Source passage:
<<<<
Hook called every update_target_freq steps. No-op by default.

Off-policy agents (e.g. DDQN) override this to copy weights from self.agent to a target network. Pure on-policy agents leave update_target_freq=0 and never call it.

Source code in rlib/training/trainer.py

def update_target(self) -> None:
    """Hook called every ``update_target_freq`` steps. No-op by default.

    Off-policy agents (e.g. DDQN) override this to copy weights from
    ``self.agent`` to a target network. Pure on-policy agents leave
    ``update_target_freq=0`` and never call it.
    """
    raise NotImplementedError(f'{type(self).__name__} does not implement update_target')

get_action ¶

get_action(state: ndarray) -> Any

Hook used by the validator to pick an action during evaluation.

Concrete trainers must override this if validation is enabled (it's called by every :class:~rlib.training.validation.Validator).

Source code in rlib/training/trainer.py

def get_action(self, state: np.ndarray) -> Any:
    """Hook used by the validator to pick an action during evaluation.

    Concrete trainers must override this if validation is enabled
    (it's called by every :class:`~rlib.training.validation.Validator`).
    """
    raise NotImplementedError(
        'get_action method is required when validation is enabled, '
        'check that this is implemented properly'
    )

AsyncValidator ¶

AsyncValidator(envs: list)

Validate against a list of envs using one daemon thread per env.

Each thread runs its share of episodes and pushes the per-episode total reward into a shared list (guarded by self._lock). After every thread joins, the mean across all collected scores is returned.

Source code in rlib/training/validation.py

def __init__(self, envs: list) -> None:
    if not isinstance(envs, list):
        raise TypeError(f"AsyncValidator expects a list of envs, got {type(envs).__name__}")
    self.envs = envs
    self._lock = threading.Lock()
    self._scores: list[float] = []

SyncValidator ¶

SyncValidator(envs: BatchEnv | DummyBatchEnv)

Validate against a single batched env (BatchEnv / DummyBatchEnv).

Source code in rlib/training/validation.py

def __init__(self, envs: BatchEnv | DummyBatchEnv) -> None:
    self.envs = envs
    self.num_envs = len(envs)

Validator ¶

Bases: Protocol

Strategy for running validation episodes and returning a mean score.

run ¶

run(get_action: ActionFn, num_episodes: int, max_steps: int, render: bool = False) -> float

Run num_episodes of validation; return the mean total reward.

Source code in rlib/training/validation.py

def run(
    self,
    get_action: ActionFn,
    num_episodes: int,
    max_steps: int,
    render: bool = False,
) -> float:
    """Run ``num_episodes`` of validation; return the mean total reward."""
>>>>
Work instruction A:
Answer these questions using the trainer and validator documentation above:
(i) What value of update_target_freq do pure on-policy agents leave?
(ii) What does AsyncValidator use to guard the shared list of per-episode rewards?
(iii) What kind of env does SyncValidator validate against?
Work instruction B:
Extend the trainer and validator documentation above beyond its final line, keeping its style.

Data extract:
<<<<
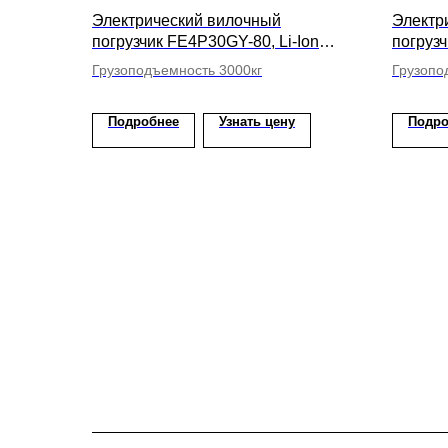
Электрический вилочный
Электр
погрузчик FE4P30GY-80, Li-Ion
погруз
АКБ, высота подъема вил 4500мм
АКБ, в
Грузоподъемность 3000кг
Грузопо
Подробнее
Узнать цену
Подро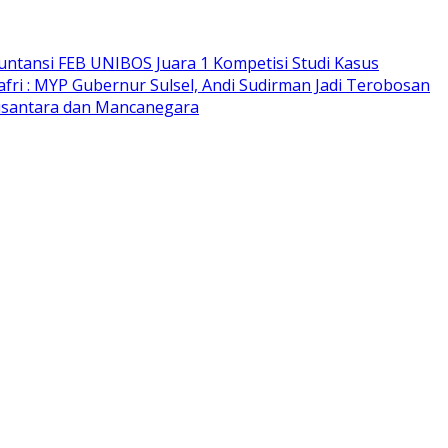
ntansi FEB UNIBOS Juara 1 Kompetisi Studi Kasus
fri : MYP Gubernur Sulsel, Andi Sudirman Jadi Terobosan
 Nusantara dan Mancanegara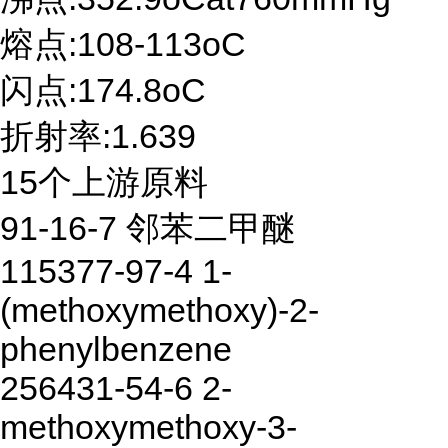
熔点:108-113oC
闪点:174.8oC
折射率:1.639
15个上游原料
91-16-7 邻苯二甲醚
115377-97-4 1-
(methoxymethoxy)-2-
phenylbenzene
256431-54-6 2-
methoxymethoxy-3-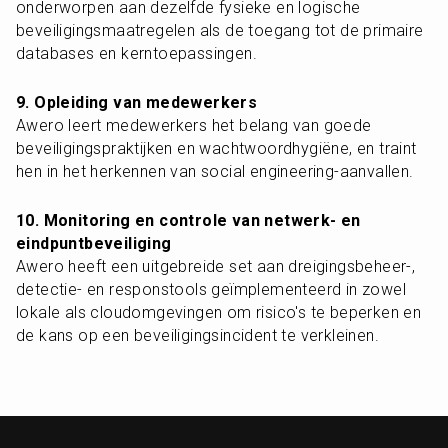
onderworpen aan dezelfde fysieke en logische 
beveiligingsmaatregelen als de toegang tot de primaire 
databases en kerntoepassingen.
9. Opleiding van medewerkers
Awero leert medewerkers het belang van goede 
beveiligingspraktijken en wachtwoordhygiëne, en traint 
hen in het herkennen van social engineering-aanvallen.
10. Monitoring en controle van netwerk- en 
eindpuntbeveiliging
Awero heeft een uitgebreide set aan dreigingsbeheer-, 
detectie- en responstools geïmplementeerd in zowel 
lokale als cloudomgevingen om risico's te beperken en 
de kans op een beveiligingsincident te verkleinen.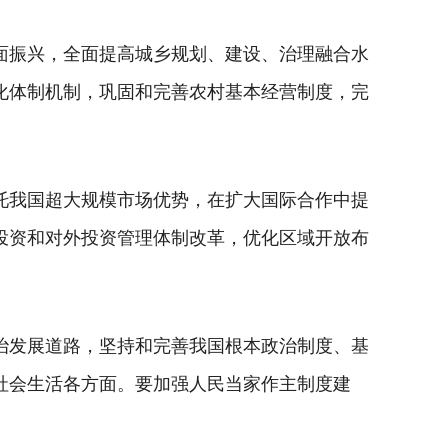
面振兴，全面提高城乡规划、建设、治理融合水
化体制机制，巩固和完善农村基本经营制度，完
托我国超大规模市场优势，在扩大国际合作中提
投资和对外投资管理体制改革，优化区域开放布
治发展道路，坚持和完善我国根本政治制度、基
社会生活各方面。要加强人民当家作主制度建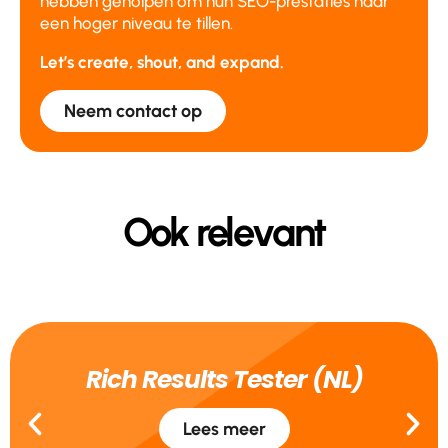
hebben geholpen om hun SEO-prestaties naar
een hoger niveau te tillen.
Let’s create, shout, and expand.
Neem contact op
Ook relevant
Rich Results Tester (NL)
Lees meer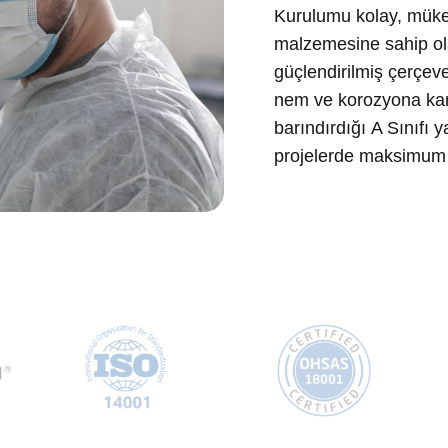
Kurulumu kolay, mükem
malzemesine sahip o
güçlendirilmiş çerçeve
nem ve korozyona karş
barındırdığı
A Sınıfı y
projelerde maksimum 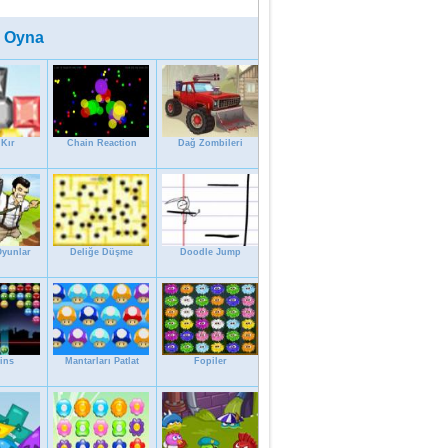
 Oyna
Kır
Chain Reaction
Dağ Zombileri
Oyunlar
Deliğe Düşme
Doodle Jump
ins
Mantarları Patlat
Fopiler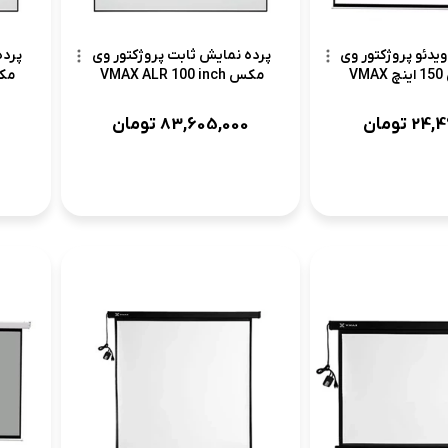
یدئو پروژکتور وی
پرده نمایش ثابت پروژکتور وی
پرده
V
مکس VMAX ALR 100 inch
مکس  inch
24,4
تومان
83,605,000
تومان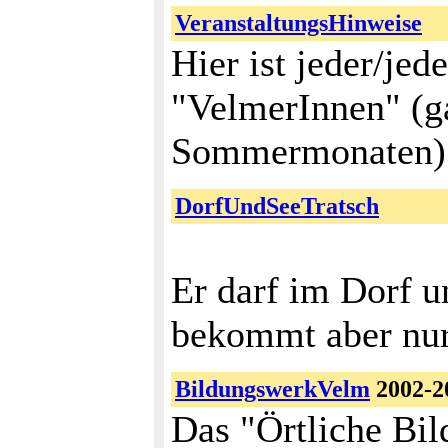
VeranstaltungsHinweise
Hier ist jeder/jed
"VelmerInnen" (ga
Sommermonaten) f
DorfUndSeeTratsch
Er darf im Dorf u
bekommt aber nur
BildungswerkVelm
2002-2
Das "Örtliche Bi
>>>>
Answer area A:
(i) 0 (update_target_freq=0).
(ii) self._lock.
(iii) A single batched env (BatchEnv / DummyBatchEnv).

Answer area B:
GAE ¶

GAE(rewards: ndarray, values: ndarray, last_values: ndarray, dones: ndarray, gamma: float = 0.99, lambda_: float = 0.95, clip: bool = False) -> np.ndarray

Generalised Advantage Estimation (Schulman et al. 2015).

Returns the advantage sequence (A_t); the value targets are recovered as A_t + V_t.

Source code in rlib/training/returns.py

def GAE(
    rewards: np.ndarray,
    values: np.ndarray,
    last_values: np.ndarray,
    dones: np.ndarray,
    gamma: float = 0.99,
    lambda_: float = 0.95,
    clip: bool = False,
) -> np.ndarray:
    """Generalised Advantage Estimation (Schulman et al. 2015).

    Returns the *advantage* sequence (``A_t``); the value targets are
    recovered as ``A_t + V_t``.
    """
    if clip:
        rewards = np.clip(rewards, -1, 1)
    Adv = np.zeros_like(rewards)
    Adv[-1] = rewards[-1] + gamma * last_values * (1 - dones[-1]) - values[-1]
    T = len(rewards)
    for t in reversed(range(T - 1)):
        delta = rewards[t] + gamma * values[t + 1] * (1 - dones[t]) - values[t]
        Adv[t] = delta + gamma * lambda_ * Adv[t + 1] * (1 - dones[t])
    return Adv

lambda_return ¶

lambda_return(rewards: ndarray, values: ndarray, last_values: ndarray, dones: ndarray, gamma: float = 0.99, lambda_: float = 0.8, clip: bool = False) -> np.ndarray

λ-return :math:R^\lambda_t = r_t + \gamma((1-\lambda) V_{t+1} + \lambda R^\lambda_{t+1}).

With lambda_ == 1.0 collapses to the n-step return; with lambda_ == 0.0 collapses to one-step TD.

Source code in rlib/training/returns.py

def lambda_return(
    rewards: np.ndarray,
    values: np.ndarray,
    last_values: np.ndarray,
    dones: np.ndarray,
    gamma: float = 0.99,
    lambda_: float = 0.8,
    clip: bool = False,
) -> np.ndarray:
    r"""λ-return :math:`R^\lambda_t = r_t + \gamma((1-\lambda) V_{t+1} + \lambda R^\lambda_{t+1})`.

    With ``lambda_ == 1.0`` collapses to the n-step return; with
    ``lambda_ == 0.0`` collapses to one-step TD.
    """
    if clip:
        rewards = np.clip(rewards, -1, 1)
    T = len(rewards)
    R = np.zeros_like(rewards)
    R[-1] = last_values * (1 - dones[-1])
    for t in reversed(range(T - 1)):
        R[t] = rewards[t] + gamma * (lambda_ * R[t + 1] + (1.0 - lambda_) * values[t + 1]) * (
            1 - dones[t]
        )
    return R

nstep_return ¶

nstep_return(rewards: ndarray, last_values: ndarray, dones: ndarray, gamma: float = 0.99, clip: bool = False) -> np.ndarray

N-step bootstrapped return :math:R_t = r_t + \gamma R_{t+1}.

The recursion is reset to zero whenever dones[t] is set so the next episode's rewards don't bleed into the current one.

Source code in rlib/training/returns.py

def nstep_return(
    rewards: np.ndarray,
    last_values: np.ndarray,
    dones: np.ndarray,
    gamma: float = 0.99,
    clip: bool = False,
) -> np.ndarray:
    r"""N-step bootstrapped return :math:`R_t = r_t + \gamma R_{t+1}`.

    The recursion is reset to zero whenever ``dones[t]`` is set so the
    next episode's rewards don't bleed into the current one.
    """
    if clip:
        rewards = np.clip(rewards, -1, 1)

    T = len(rewards)
    R = np.zeros_like(rewards)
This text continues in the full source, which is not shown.